Размашистыми шагами в кирзовых сапогах пересекаю расстояние между нами. Крепкое рукопожатие. Короткие объятия. По дороге до парковки отец интересуется, как я добрался. Но у меня нет желания вести с ним задушевных бесед, ведь в моих мыслях только она. Маша Миронова.
– Отец, ты прости меня, я вещи закину и рвану в Химки, – не выдерживаю я.
Отец окидывает меня хмурым взглядом.
– Мать соскучилась. Рашида с Данияром и Рустамом в гости в кои-то веки выбрались. Семья это святое.
– Пап, – усмехаюсь я. – Семья на то и семья, что всю жизнь будут крепкой опорой. Дело-то молодое, неужто себя не припоминаешь тридцать лет назад?
Закидываю сумку в багажник и собираюсь идти в сторону метро, но отец тормозит меня за руку.
– Не так мы хотели тебе сказать, но ты вынуждаешь, Богдан, – твёрдо напирает он, крепко удерживая меня подле своего крепкого тела. – Не дождалась она. Замуж вышла. Рожать со дня на день.
– Смешно, – закатываю глаза к небу. – Машка не такая, ты же знаешь.

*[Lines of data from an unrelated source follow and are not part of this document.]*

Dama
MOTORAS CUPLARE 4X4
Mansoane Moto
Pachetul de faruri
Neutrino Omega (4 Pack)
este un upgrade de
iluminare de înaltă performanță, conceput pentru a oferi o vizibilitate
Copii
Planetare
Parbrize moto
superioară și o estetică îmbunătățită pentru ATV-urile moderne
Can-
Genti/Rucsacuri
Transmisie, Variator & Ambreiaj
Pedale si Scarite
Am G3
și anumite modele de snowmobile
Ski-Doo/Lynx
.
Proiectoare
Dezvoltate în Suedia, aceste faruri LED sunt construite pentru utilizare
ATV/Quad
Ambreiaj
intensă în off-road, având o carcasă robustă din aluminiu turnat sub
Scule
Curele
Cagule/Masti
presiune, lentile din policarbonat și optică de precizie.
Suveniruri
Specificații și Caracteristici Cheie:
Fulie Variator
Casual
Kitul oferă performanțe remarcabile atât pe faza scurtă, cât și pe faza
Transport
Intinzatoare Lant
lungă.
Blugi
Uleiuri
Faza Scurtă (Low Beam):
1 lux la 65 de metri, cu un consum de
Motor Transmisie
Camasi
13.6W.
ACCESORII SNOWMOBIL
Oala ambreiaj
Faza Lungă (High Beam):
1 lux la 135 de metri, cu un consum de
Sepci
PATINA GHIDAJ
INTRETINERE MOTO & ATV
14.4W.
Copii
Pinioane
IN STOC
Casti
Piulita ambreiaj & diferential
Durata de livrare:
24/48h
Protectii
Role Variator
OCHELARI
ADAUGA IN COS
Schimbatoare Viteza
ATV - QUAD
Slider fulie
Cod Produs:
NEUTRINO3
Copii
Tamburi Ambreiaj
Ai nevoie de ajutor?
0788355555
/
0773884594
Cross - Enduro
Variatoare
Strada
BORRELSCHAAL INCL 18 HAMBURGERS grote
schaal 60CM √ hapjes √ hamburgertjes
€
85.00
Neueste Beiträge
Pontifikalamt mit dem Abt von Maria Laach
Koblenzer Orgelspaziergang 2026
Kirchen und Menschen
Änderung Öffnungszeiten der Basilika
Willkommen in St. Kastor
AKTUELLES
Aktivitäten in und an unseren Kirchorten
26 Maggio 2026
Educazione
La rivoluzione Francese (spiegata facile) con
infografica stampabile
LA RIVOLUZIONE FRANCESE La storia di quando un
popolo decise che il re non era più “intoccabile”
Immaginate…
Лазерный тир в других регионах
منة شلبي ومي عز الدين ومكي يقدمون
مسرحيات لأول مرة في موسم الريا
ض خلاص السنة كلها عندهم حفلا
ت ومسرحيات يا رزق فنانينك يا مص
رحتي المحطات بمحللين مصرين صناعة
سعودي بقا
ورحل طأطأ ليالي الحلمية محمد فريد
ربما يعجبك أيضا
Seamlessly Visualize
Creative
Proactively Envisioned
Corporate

Отец молчит, а потом рубит тонкую надежду одним предложением:
– Она за Сергея Дубравина замуж вышла.
Бью что есть мочи в широкие отцовские плечи. Он не останавливает меня. При всём желании не смог бы. У меня за спиной десантура и реальная вылазка в Чечню.
Лихо проскакиваю через турникеты подземки, проделываю знакомый до боли путь и примерно через два часа стучу в дверь квартиры в старых Химках.
Агриппина Юрьевна распахивает настежь дверь и белеет лицом.
– Вернулся, сынок?
– Ну здравствуй, мамаша. Это правда?
Её глаза наполняются слезами. Один короткий кивок подобен выстрелу в голову, последнему вбитому гвоздю в крышку гроба, тяжёлой могильной плите, придавившей сверху.
– Прощай, Богдан, – лепечет женщина, но мне плевать.
– Свидимся, – смачно сплёвываю ей под ноги и стремительно сбегаю по лестнице.
Наши дни.
– Ну вот и всё, – констатирую, когда дело сделано.
– Бабушка... умерла, да? – испуганно пищит малявка.
Вот же глупая! Стал бы я кипишевать, если бы старуха дубу дала?
– Ты совсем что ли? В больничку везут старую. Я порешал, чтоб лучший уход обеспечили. Не трясись, поставят на ноги. Мне сейчас похороны не с руки. Нет времени. Не поймут, если сразу после похорон свадьбу сыграем.